Seit der Verabschiedung der „Quick fixes“ im Dezember 2018 und der Umsetzung im UStG zum Januar 2020 sind zahlreiche Rechtsunsicherheiten vor allem auch bei den Konsignationslagerfällen in der Beratungspraxis aufgekommen. Probleme gab es vor allem im Bereich der Zusammenfassenden Meldung, bezüglich der Definition des Verwendens der USt-IdNr. bzw. der Ansässigkeit des Unternehmers sowie der richtigen Behandlung von Zerstörung, Verlust und Diebstahl im Rahmen des § 6b Abs. 6 Satz 4 UStG. Bereits im Sommer hat das BMF Anwendungsfragen in einem Entwurf eines BMF-Schreibens aufgegriffen und hierzu den Verbänden Gelegenheit zur Stellungnahme gegeben. Mit BMF-Schreiben vom 10.12.2021 (Az: III C 3 - S 7146/20/10001 :005, DStR 2021, S. 2911) veröffentlicht die Finanzverwaltung nun das finale Einführungsschreiben zur Konsignationslagerregelung und nimmt umfangreiche Änderungen im Umsatzsteueranwendungserlass vor.
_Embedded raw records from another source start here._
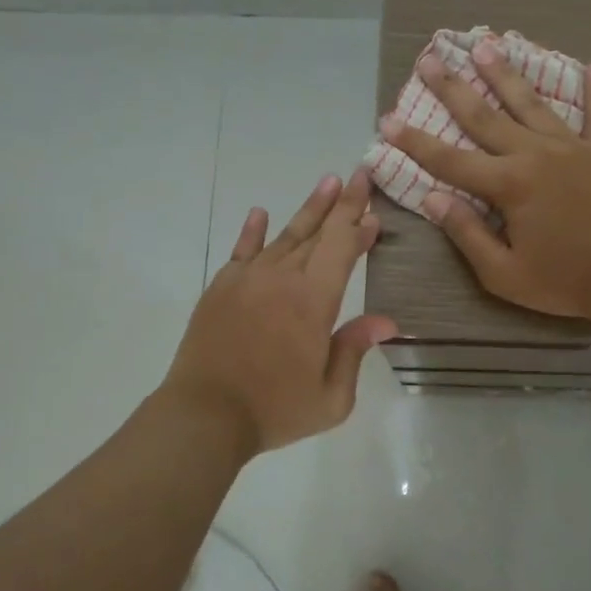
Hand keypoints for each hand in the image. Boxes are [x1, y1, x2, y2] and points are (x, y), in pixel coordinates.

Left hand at [165, 168, 395, 455]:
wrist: (204, 415)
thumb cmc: (274, 410)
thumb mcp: (331, 397)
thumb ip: (355, 351)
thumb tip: (386, 321)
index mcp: (314, 301)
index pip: (342, 249)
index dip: (359, 225)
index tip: (374, 209)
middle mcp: (282, 279)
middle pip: (318, 233)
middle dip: (342, 204)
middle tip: (358, 174)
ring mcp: (248, 279)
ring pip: (284, 236)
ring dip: (309, 210)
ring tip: (326, 183)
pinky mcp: (221, 288)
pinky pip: (242, 250)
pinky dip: (252, 231)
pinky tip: (260, 213)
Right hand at [378, 39, 590, 320]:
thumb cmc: (563, 280)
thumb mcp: (503, 273)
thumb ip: (466, 233)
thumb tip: (433, 198)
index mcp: (508, 185)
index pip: (450, 160)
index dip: (415, 142)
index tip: (388, 120)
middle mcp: (535, 154)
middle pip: (485, 116)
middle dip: (453, 88)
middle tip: (430, 59)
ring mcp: (573, 146)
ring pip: (532, 103)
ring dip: (506, 74)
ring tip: (486, 45)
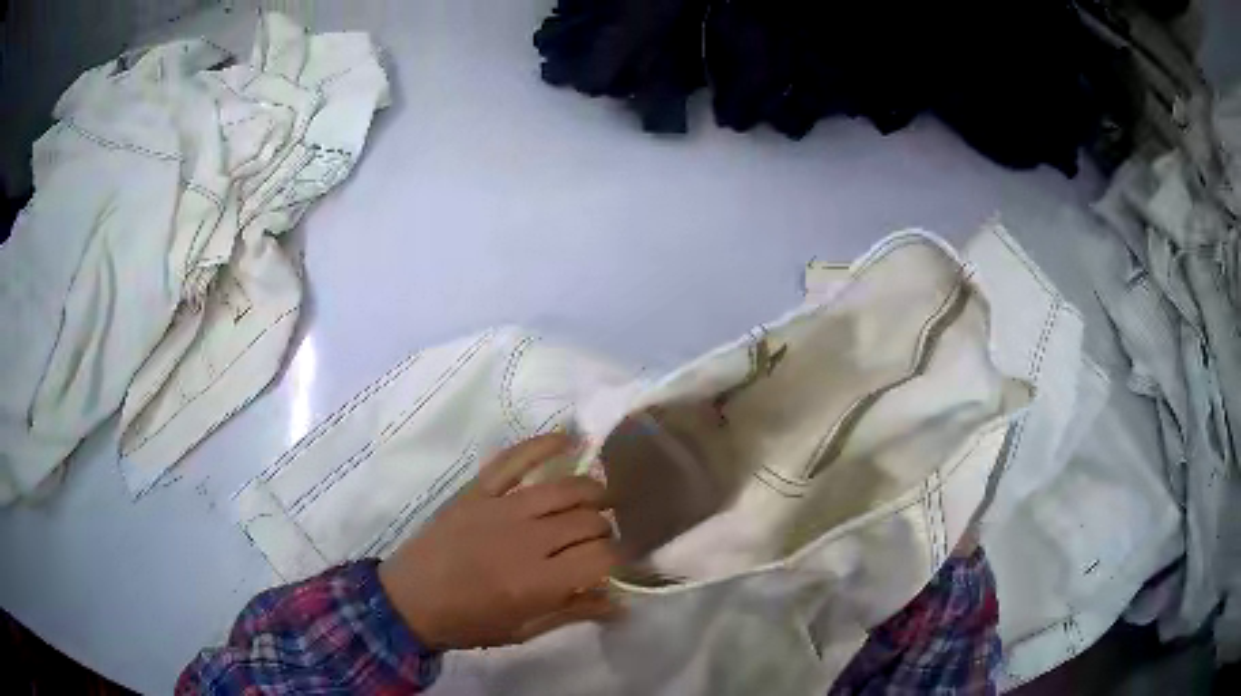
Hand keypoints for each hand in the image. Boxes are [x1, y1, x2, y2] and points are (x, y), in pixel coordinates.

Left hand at [379, 433, 622, 649]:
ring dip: (591, 491)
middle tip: (603, 539)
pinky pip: (515, 459)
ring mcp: (500, 508)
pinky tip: (569, 438)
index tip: (623, 559)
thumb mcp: (524, 630)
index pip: (603, 556)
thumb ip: (574, 612)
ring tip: (600, 499)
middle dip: (607, 529)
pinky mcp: (477, 491)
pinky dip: (543, 445)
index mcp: (538, 582)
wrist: (408, 599)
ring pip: (564, 488)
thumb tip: (622, 604)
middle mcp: (526, 539)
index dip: (622, 556)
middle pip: (589, 520)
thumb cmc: (468, 622)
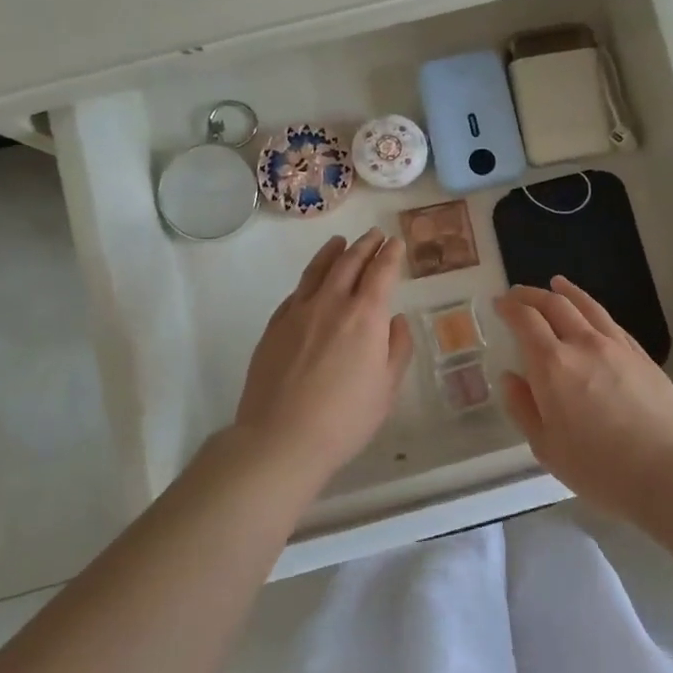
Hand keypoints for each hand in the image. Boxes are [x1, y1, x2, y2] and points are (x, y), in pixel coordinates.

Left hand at [230, 229, 413, 487]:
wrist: (281, 438)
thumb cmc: (345, 418)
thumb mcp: (387, 388)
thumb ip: (397, 349)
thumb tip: (397, 320)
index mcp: (366, 315)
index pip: (381, 271)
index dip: (391, 254)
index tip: (396, 242)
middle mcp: (332, 303)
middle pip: (350, 262)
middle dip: (365, 245)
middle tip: (375, 235)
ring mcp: (299, 312)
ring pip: (318, 270)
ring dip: (334, 252)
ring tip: (341, 242)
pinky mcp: (274, 326)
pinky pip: (296, 292)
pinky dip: (310, 278)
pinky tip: (312, 281)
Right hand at [494, 276, 672, 520]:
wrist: (667, 471)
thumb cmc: (598, 468)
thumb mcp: (546, 448)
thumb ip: (523, 408)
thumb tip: (510, 377)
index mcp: (552, 365)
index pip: (526, 320)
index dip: (510, 307)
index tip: (499, 303)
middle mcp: (583, 344)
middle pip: (555, 305)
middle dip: (532, 295)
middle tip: (518, 294)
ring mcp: (617, 347)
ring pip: (587, 306)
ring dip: (567, 292)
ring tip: (556, 284)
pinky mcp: (642, 356)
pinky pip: (612, 323)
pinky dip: (594, 311)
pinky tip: (592, 315)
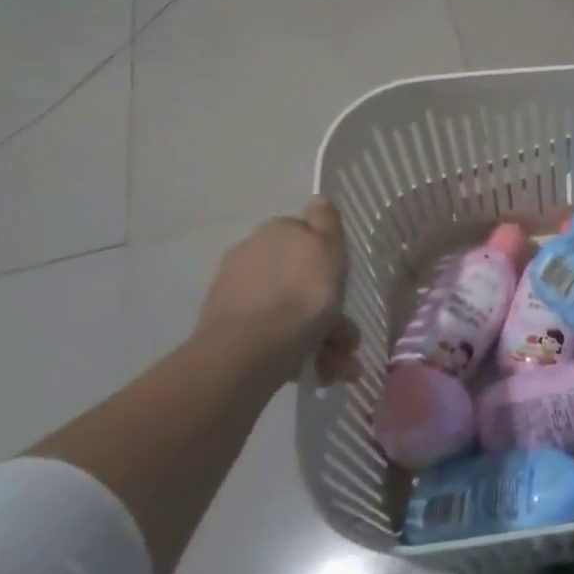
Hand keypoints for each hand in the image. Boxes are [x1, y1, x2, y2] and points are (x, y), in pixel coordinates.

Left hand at [196, 197, 361, 388]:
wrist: (250, 351)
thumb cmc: (302, 294)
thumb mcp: (328, 248)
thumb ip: (326, 221)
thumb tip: (318, 199)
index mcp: (276, 233)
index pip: (307, 238)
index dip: (329, 263)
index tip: (344, 287)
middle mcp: (250, 256)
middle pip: (300, 281)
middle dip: (327, 312)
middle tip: (347, 343)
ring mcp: (236, 295)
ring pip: (289, 313)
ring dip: (320, 340)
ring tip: (337, 371)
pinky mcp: (226, 331)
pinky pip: (271, 337)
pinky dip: (294, 353)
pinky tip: (313, 374)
Hintergrund der gesetzlichen Regelung
Über die zum 01.01.2020 eingeführte Regelung des § 6b UStG wurde eine Vereinfachungsregelung im Hinblick auf die Besteuerung von Lieferungen in einen anderen EU-Mitgliedstaat über ein dort belegenes Konsignationslager gesetzlich implementiert. Sind die Voraussetzungen für die Anwendung des § 6b UStG erfüllt, so ist der Warentransport in das Konsignationslager umsatzsteuerlich unbeachtlich. Denn die Regelung des § 6b UStG sieht vor, dass erst im Zeitpunkt der Entnahme der Ware aus dem Konsignationslager (Zeitpunkt der Lieferung) eine innergemeinschaftliche Lieferung angenommen wird. Diese ist umsatzsteuerfrei, so dass der Lieferant im Mitgliedstaat des Konsignationslagers nicht registrierungspflichtig ist.
Die Vereinfachungsregelung für Konsignationslager wurde dabei als (faktisches) Wahlrecht ausgestaltet, da die Anwendung der Regelung die Erfüllung bestimmter Aufzeichnungs- und Meldepflichten und die (aktive) Verwendung der USt-IdNr durch den Abnehmer voraussetzt.
Probleme gab es vor allem im Bereich der Zusammenfassenden Meldung (ZM) bezüglich der Definition des Verwendens der USt-IdNr. bzw. der Ansässigkeit des Unternehmers sowie der richtigen Behandlung von Zerstörung, Verlust und Diebstahl im Rahmen des § 6b Abs. 6 Satz 4 UStG. Zudem gab es Unsicherheiten im Hinblick auf die sog. feststehende Abnehmerrechtsprechung des Bundesfinanzhofs (BFH). Insbesondere zu dem letzten Punkt überrascht die Finanzverwaltung mit dem nun vorliegenden BMF-Schreiben. Außerdem werden auch einige weitere interessante Aspekte aufgegriffen.
Nachfolgend werden daher die wesentlichen Eckpunkte des Einführungsschreiben zusammengestellt. Aufgrund der Vielzahl der vorgenommenen Änderungen des Umsatzsteueranwendungserlasses (UStAE) möchten wir die Darstellung der besseren Übersichtlichkeit wegen auf folgende Aspekte beschränken:
Eckpunkte des nun vorliegenden BMF-Schreibens
Faktisches Wahlrecht in sog. feststehenden Abnehmerfällen
Problemstellung: Der BFH hatte mit Urteilen vom 16.11.2016 (Az. V R 1/16) und vom 20.10.2016 (Az. V R 31/15) Grundsätze dafür aufgestellt, wann die Zwischenlagerung bspw. in einem Konsignationslager unbeachtlich ist und bereits bei Beginn der Beförderung in das Lager von einer Lieferung an den Abnehmer auszugehen ist. Hiervon ist insbesondere dann auszugehen, wenn die Waren bereits verbindlich bestellt (bspw. aufgrund vereinbarter verbindlicher Abrufpläne) oder schon bezahlt sind. Die Finanzverwaltung hat diese Grundsätze in den Anwendungserlass übernommen, und die Nichtbeanstandungsregelung über den 01.01.2020 hinaus nicht verlängert.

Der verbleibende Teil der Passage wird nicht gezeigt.